* Assignment
Set down the lines below exactly as they stand, please. Go from the first through the one containing "ícone no canto inferior direito da sua tela.".

───── Source data

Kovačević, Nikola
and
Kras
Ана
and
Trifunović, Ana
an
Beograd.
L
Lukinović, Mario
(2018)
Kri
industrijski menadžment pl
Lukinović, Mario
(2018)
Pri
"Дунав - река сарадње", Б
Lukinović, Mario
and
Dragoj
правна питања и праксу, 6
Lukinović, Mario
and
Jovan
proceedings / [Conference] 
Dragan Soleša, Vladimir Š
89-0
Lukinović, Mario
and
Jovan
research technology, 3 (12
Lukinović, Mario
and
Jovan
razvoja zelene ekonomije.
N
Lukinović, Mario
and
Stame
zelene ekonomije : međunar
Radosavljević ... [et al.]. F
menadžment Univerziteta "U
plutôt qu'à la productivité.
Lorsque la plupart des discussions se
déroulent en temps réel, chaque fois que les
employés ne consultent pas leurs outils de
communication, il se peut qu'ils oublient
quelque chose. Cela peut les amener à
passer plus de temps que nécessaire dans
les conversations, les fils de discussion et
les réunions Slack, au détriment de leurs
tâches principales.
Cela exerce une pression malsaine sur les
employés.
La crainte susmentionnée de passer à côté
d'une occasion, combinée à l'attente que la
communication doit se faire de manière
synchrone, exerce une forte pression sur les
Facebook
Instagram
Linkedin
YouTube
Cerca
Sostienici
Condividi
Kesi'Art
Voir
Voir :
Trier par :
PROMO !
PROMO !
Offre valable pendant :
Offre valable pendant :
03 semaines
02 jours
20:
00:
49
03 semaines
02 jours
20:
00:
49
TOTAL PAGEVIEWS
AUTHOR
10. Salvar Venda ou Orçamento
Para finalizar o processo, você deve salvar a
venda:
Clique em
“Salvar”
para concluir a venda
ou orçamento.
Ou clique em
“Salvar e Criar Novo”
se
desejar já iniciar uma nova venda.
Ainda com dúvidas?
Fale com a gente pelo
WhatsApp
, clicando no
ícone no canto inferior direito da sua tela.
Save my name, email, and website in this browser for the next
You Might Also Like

──────────

* Response below
Kovačević, Nikola
and
Kras
Ана
and
Trifunović, Ana
an
Beograd.
L
Lukinović, Mario
(2018)
Kri
industrijski menadžment pl
Lukinović, Mario
(2018)
Pri
"Дунав - река сарадње", Б
Lukinović, Mario
and
Dragoj
правна питања и праксу, 6
Lukinović, Mario
and
Jovan
proceedings / [Conference] 
Dragan Soleša, Vladimir Š
89-0
Lukinović, Mario
and
Jovan
research technology, 3 (12
Lukinović, Mario
and
Jovan
razvoja zelene ekonomije.
N
Lukinović, Mario
and
Stame
zelene ekonomije : međunar
Radosavljević ... [et al.]. F
menadžment Univerziteta "U
plutôt qu'à la productivité.
Lorsque la plupart des discussions se
déroulent en temps réel, chaque fois que les
employés ne consultent pas leurs outils de
communication, il se peut qu'ils oublient
quelque chose. Cela peut les amener à
passer plus de temps que nécessaire dans
les conversations, les fils de discussion et
les réunions Slack, au détriment de leurs
tâches principales.
Cela exerce une pression malsaine sur les
employés.
La crainte susmentionnée de passer à côté
d'une occasion, combinée à l'attente que la
communication doit se faire de manière
synchrone, exerce une forte pression sur les
Facebook
Instagram
Linkedin
YouTube
Cerca
Sostienici
Condividi
Kesi'Art
Voir
Voir :
Trier par :
PROMO !
PROMO !
Offre valable pendant :
Offre valable pendant :
03 semaines
02 jours
20:
00:
49
03 semaines
02 jours
20:
00:
49
TOTAL PAGEVIEWS
AUTHOR
10. Salvar Venda ou Orçamento
Para finalizar o processo, você deve salvar a
venda:
Clique em
“Salvar”
para concluir a venda
ou orçamento.
Ou clique em
“Salvar e Criar Novo”
se
desejar já iniciar uma nova venda.
Ainda com dúvidas?
Fale com a gente pelo
WhatsApp
, clicando no
ícone no canto inferior direito da sua tela.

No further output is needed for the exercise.